What Is Unclaimed Property?
Generally,unclaimed property
(also called
“abandoned property” or “escheatable property”) is intangible property that has not been claimed by its rightful and/or apparent owner for a specific period of time (“dormancy period”). An “owner” is the person entitled to receive the property such as a payee on a check or a shareholder. A “holder” is the party (such as a corporation) that has the obligation or owes the debt to the owner.
Each state plus some U.S. jurisdictions (i.e. Guam, Puerto Rico, Virgin Islands, etc.) and some Canadian provinces (i.e., British Columbia, Alberta, Quebec, etc.) have statutes that specify which types of property are reportable and how long property may be retained by a holder before it is reportable (the dormancy period). The most typical dormancy periods are 1 year (for payroll) and 3 or 5 years for most other property types.

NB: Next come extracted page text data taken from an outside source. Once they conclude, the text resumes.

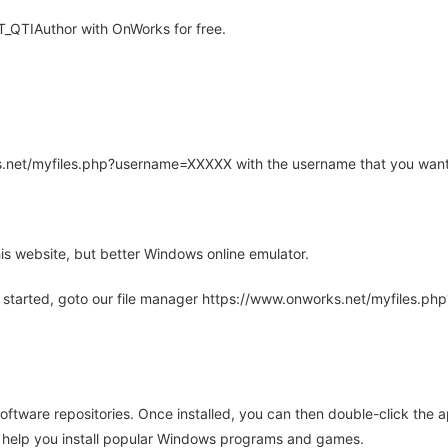
_QTIAuthor with OnWorks for free.
rks.net/myfiles.php?username=XXXXX with the username that you want
is website, but better Windows online emulator.
 started, goto our file manager https://www.onworks.net/myfiles.p
oftware repositories. Once installed, you can then double-click the 
ll help you install popular Windows programs and games.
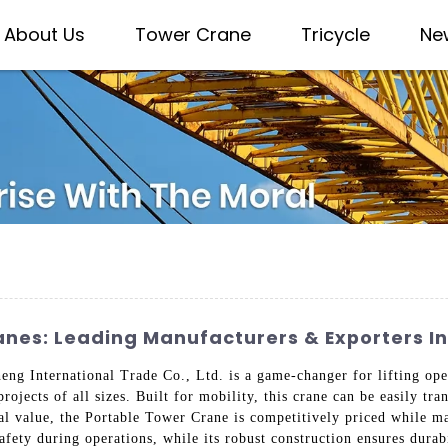
About Us
Tower Crane
Tricycle
Ne
anes: Leading Manufacturers & Exporters I
 International Trade Co., Ltd. is a game-changer for lifting oper
projects of all sizes. Built for mobility, this crane can be easily tr
al value, the Portable Tower Crane is competitively priced while m
afety during operations, while its robust construction ensures dura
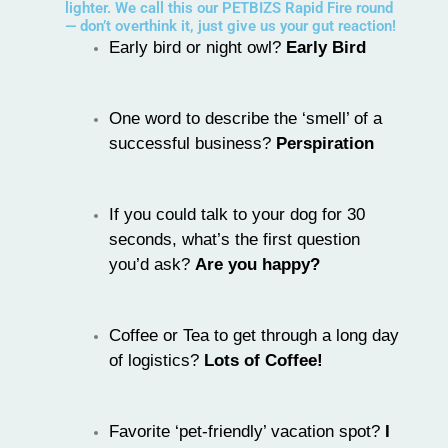
lighter. We call this our PETBIZS Rapid Fire round
— don’t overthink it, just give us your gut reaction!
Early bird or night owl?
Early Bird
One word to describe the ‘smell’ of a
successful business?
Perspiration
If you could talk to your dog for 30
seconds, what’s the first question
you’d ask?
Are you happy?
Coffee or Tea to get through a long day
of logistics?
Lots of Coffee!
Favorite ‘pet-friendly’ vacation spot?
I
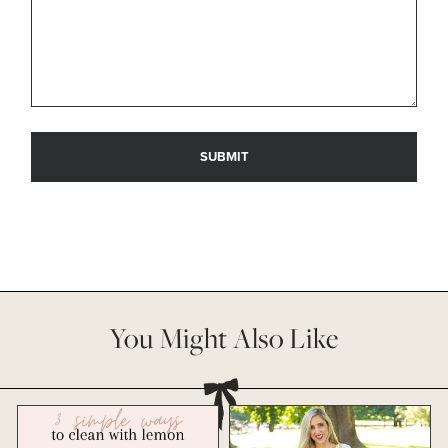
You Might Also Like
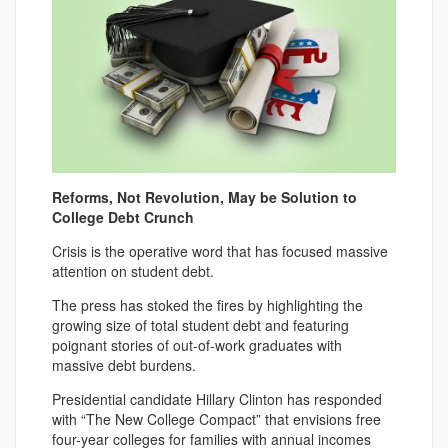
Reforms, Not Revolution, May be Solution to
College Debt Crunch
Crisis is the operative word that has focused massive
attention on student debt.
The press has stoked the fires by highlighting the
growing size of total student debt and featuring
poignant stories of out-of-work graduates with
massive debt burdens.
Presidential candidate Hillary Clinton has responded
with “The New College Compact” that envisions free
four-year colleges for families with annual incomes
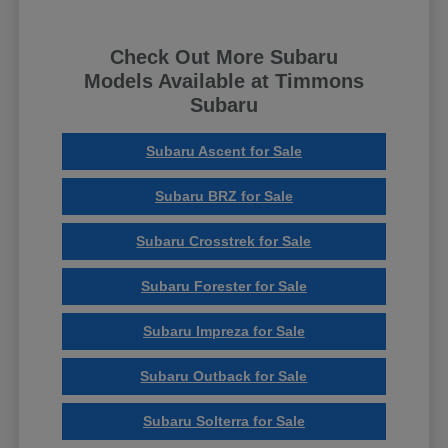
Check Out More Subaru
Models Available at Timmons
Subaru
Subaru Ascent for Sale
Subaru BRZ for Sale
Subaru Crosstrek for Sale
Subaru Forester for Sale
Subaru Impreza for Sale
Subaru Outback for Sale
Subaru Solterra for Sale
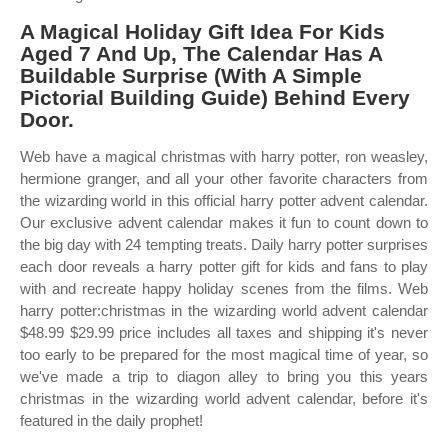
A Magical Holiday Gift Idea For Kids
Aged 7 And Up, The Calendar Has A
Buildable Surprise (With A Simple
Pictorial Building Guide) Behind Every
Door.
Web have a magical christmas with harry potter, ron weasley,
hermione granger, and all your other favorite characters from
the wizarding world in this official harry potter advent calendar.
Our exclusive advent calendar makes it fun to count down to
the big day with 24 tempting treats. Daily harry potter surprises
each door reveals a harry potter gift for kids and fans to play
with and recreate happy holiday scenes from the films. Web
harry potter:christmas in the wizarding world advent calendar
$48.99 $29.99 price includes all taxes and shipping it's never
too early to be prepared for the most magical time of year, so
we've made a trip to diagon alley to bring you this years
christmas in the wizarding world advent calendar, before it's
featured in the daily prophet!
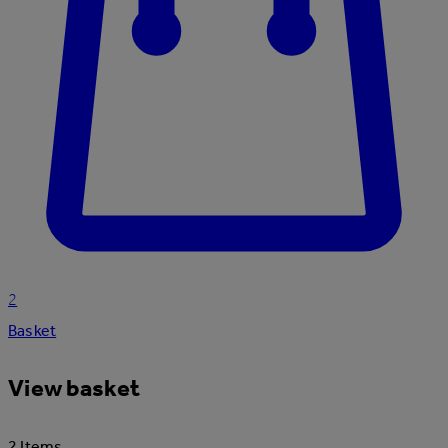
2
Basket
View basket
2 Items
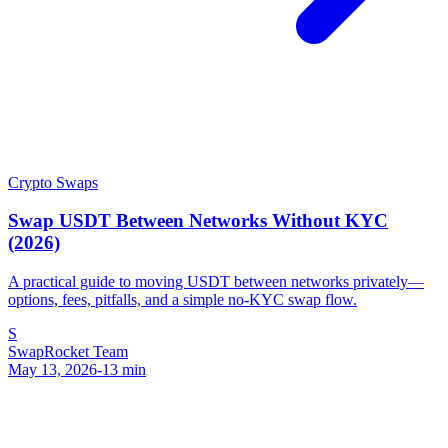
Crypto Swaps
Swap USDT Between Networks Without KYC
(2026)
A practical guide to moving USDT between networks privately—
options, fees, pitfalls, and a simple no-KYC swap flow.
S
SwapRocket Team
May 13, 2026
-
13
min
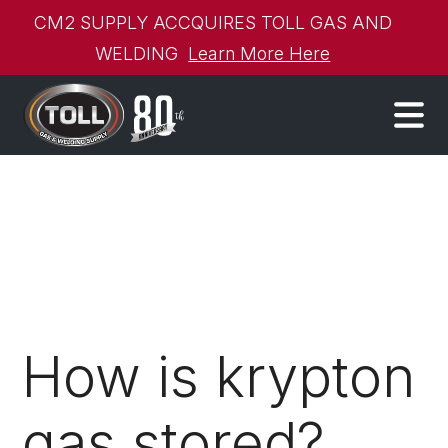
CM2 SUPPLY ACCQUIRES TOLL GAS AND
WELDING
Learn More Here
How is krypton
gas stored?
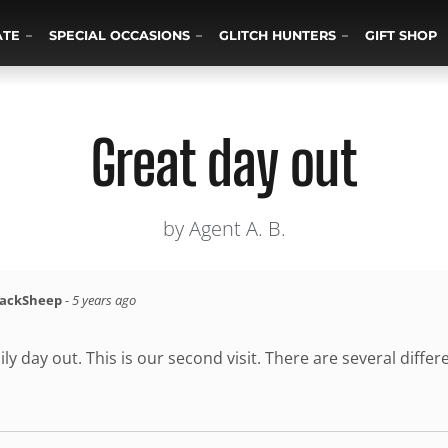
ATE
SPECIAL OCCASIONS
GLITCH HUNTERS
GIFT SHOP
Great day out
by Agent A. B.
lackSheep
-
5 years ago
ily day out. This is our second visit. There are several diffe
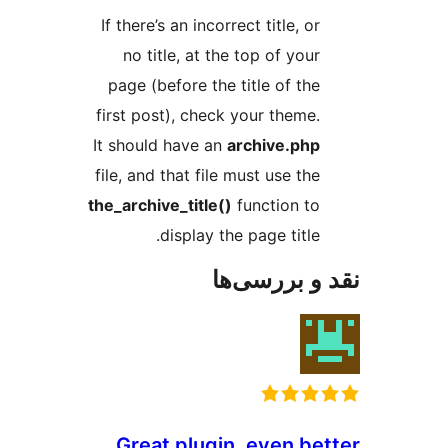
If there’s an incorrect title, or
no title, at the top of your
page (before the title of the
first post), check your theme.
It should have an
archive.php
file, and that file must use the
the_archive_title()
function to
display the page title.
نقد و بررس
Great plugin, even be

Property falls into two broad categories:
General Ledger Property and Securities Property. General Ledger property typically includes uncashed payroll, vendor, and rebate checks, aged accounts receivable credit balances, unredeemed gift cards or certificates, and distributions resulting from insurance policies and financial accounts. Securities-related property includes equity securities and related dividends, debt obligations and related interest, and dividend reinvestment accounts. Many times a company that has been compliant with state unclaimed property laws finds that it indeed has past due unclaimed property due to an acquisition or due to divested companies that are included in the scope of an audit reach back period.